Unless I'm missing something the reporting is backwards the virtual switch has been running longer 40 data pts vs 18 for the zigbee one I set up yesterday. Seems correct in the chart but backwards in the detail report?

Other than dropping from 80 data points down to 40 per device (see discussion above - I'm not going back into that), reporting hasn't changed since this was first created.

Ya what I see in the chart is the chart looks backwards the purple is the zigbee with less data points but purple is showing on the vt chart instead of the zigbeeb chart

I keep seeing this red blip on my data points and noticed that it occurs at the top of the hour every time... then I remembered I have my Full Kiosk refreshing every hour when there's motion in the area. :face_with_symbols_over_mouth:

image

Seen a couple people having issues with FK. One user it completely locks up their hub.

Hmm, it wasn't my FK refresh that was causing it, something else is.

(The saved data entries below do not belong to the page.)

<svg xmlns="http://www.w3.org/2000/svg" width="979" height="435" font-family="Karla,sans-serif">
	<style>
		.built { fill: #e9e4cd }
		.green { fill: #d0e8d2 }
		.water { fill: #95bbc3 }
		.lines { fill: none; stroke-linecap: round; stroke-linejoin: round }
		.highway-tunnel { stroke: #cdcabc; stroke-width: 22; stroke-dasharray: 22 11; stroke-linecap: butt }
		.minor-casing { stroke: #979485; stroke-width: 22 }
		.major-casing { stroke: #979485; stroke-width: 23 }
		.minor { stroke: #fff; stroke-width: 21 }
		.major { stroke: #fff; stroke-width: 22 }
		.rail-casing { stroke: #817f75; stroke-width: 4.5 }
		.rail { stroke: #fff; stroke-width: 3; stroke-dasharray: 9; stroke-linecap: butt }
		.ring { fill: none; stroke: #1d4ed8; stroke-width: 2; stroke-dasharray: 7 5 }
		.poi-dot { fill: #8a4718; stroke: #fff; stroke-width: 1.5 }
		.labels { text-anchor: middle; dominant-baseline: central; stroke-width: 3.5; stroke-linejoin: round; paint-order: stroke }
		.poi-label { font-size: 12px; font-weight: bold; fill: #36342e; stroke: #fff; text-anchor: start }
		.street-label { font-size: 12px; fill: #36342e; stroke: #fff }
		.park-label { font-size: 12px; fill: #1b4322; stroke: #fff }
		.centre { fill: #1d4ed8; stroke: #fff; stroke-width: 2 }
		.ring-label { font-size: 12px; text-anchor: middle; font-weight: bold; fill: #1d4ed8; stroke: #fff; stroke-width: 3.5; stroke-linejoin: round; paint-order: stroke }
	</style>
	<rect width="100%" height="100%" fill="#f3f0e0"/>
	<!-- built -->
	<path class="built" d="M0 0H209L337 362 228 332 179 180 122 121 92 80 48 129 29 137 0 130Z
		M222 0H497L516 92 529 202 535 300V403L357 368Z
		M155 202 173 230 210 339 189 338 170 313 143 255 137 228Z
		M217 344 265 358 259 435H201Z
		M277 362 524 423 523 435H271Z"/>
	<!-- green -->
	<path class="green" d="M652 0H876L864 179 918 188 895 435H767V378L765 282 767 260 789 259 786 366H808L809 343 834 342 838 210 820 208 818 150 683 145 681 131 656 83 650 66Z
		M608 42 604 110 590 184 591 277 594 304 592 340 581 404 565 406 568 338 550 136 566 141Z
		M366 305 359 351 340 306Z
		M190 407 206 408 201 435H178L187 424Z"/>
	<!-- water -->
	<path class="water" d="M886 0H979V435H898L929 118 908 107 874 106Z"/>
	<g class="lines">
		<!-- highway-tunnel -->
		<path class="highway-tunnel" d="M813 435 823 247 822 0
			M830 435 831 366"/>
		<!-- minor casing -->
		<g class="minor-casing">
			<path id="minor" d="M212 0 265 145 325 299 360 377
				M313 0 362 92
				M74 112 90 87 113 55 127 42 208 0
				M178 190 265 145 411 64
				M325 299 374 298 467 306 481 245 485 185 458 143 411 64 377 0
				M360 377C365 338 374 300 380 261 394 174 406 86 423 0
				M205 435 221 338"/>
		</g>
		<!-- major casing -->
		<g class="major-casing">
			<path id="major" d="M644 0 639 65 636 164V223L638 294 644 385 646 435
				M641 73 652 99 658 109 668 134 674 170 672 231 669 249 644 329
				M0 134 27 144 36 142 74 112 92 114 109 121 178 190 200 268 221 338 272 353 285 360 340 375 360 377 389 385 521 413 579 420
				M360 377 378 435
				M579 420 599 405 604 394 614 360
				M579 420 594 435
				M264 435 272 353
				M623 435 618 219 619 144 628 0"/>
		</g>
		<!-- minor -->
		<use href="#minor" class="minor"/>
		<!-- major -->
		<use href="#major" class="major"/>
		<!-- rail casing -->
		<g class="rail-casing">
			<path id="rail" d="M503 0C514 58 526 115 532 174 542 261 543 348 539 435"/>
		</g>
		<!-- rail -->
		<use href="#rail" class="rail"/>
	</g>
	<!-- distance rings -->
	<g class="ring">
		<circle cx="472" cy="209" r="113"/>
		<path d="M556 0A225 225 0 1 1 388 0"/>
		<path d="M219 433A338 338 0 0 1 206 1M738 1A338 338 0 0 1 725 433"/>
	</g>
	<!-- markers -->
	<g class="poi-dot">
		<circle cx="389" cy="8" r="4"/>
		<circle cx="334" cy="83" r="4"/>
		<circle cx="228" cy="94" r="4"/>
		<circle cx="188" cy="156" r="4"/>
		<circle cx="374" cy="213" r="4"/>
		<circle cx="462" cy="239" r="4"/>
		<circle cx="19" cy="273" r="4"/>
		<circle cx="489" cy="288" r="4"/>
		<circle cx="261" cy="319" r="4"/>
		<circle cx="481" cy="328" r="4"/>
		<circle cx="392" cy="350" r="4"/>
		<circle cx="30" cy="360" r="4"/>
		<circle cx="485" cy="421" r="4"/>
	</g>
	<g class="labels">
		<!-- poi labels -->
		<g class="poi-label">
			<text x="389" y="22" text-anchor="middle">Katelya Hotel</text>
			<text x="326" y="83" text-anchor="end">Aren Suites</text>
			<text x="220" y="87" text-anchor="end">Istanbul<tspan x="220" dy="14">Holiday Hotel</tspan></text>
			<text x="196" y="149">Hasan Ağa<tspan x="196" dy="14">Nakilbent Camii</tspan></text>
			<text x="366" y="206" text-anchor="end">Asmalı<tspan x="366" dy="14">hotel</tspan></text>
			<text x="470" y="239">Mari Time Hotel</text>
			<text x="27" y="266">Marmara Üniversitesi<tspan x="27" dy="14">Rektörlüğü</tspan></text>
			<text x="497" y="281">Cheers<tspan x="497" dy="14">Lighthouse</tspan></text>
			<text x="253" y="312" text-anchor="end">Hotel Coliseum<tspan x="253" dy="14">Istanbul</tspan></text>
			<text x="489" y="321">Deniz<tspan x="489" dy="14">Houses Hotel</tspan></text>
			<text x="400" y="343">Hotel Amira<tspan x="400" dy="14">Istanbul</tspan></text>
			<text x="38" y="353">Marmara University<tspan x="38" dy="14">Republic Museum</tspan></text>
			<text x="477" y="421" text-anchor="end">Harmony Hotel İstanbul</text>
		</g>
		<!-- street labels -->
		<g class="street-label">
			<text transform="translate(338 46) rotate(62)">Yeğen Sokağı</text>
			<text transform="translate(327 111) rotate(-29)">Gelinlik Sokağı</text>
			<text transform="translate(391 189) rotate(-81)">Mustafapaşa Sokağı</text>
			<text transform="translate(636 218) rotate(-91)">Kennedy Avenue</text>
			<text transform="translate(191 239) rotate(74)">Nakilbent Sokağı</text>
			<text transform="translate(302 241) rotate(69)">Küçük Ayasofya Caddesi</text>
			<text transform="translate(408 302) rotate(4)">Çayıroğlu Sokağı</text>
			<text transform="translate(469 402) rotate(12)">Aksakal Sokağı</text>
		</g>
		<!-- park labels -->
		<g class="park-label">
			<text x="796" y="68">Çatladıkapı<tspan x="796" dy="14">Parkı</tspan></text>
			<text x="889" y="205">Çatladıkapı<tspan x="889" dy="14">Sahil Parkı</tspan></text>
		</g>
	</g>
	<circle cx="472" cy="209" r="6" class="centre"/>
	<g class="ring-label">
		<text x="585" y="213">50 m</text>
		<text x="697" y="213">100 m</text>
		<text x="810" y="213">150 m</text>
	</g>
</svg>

I will have to watch the logs at that time period to see what's doing it.

Depending on which firmware I believe there is database cleanup once an hour as well as hourly zwave repair -

Ah, I haven't read anything about hourly database cleanup, I'm on a C7 with .145. I pulled up my past logs and there was nothing that stood out of the normal during the time frame where it has been spiking.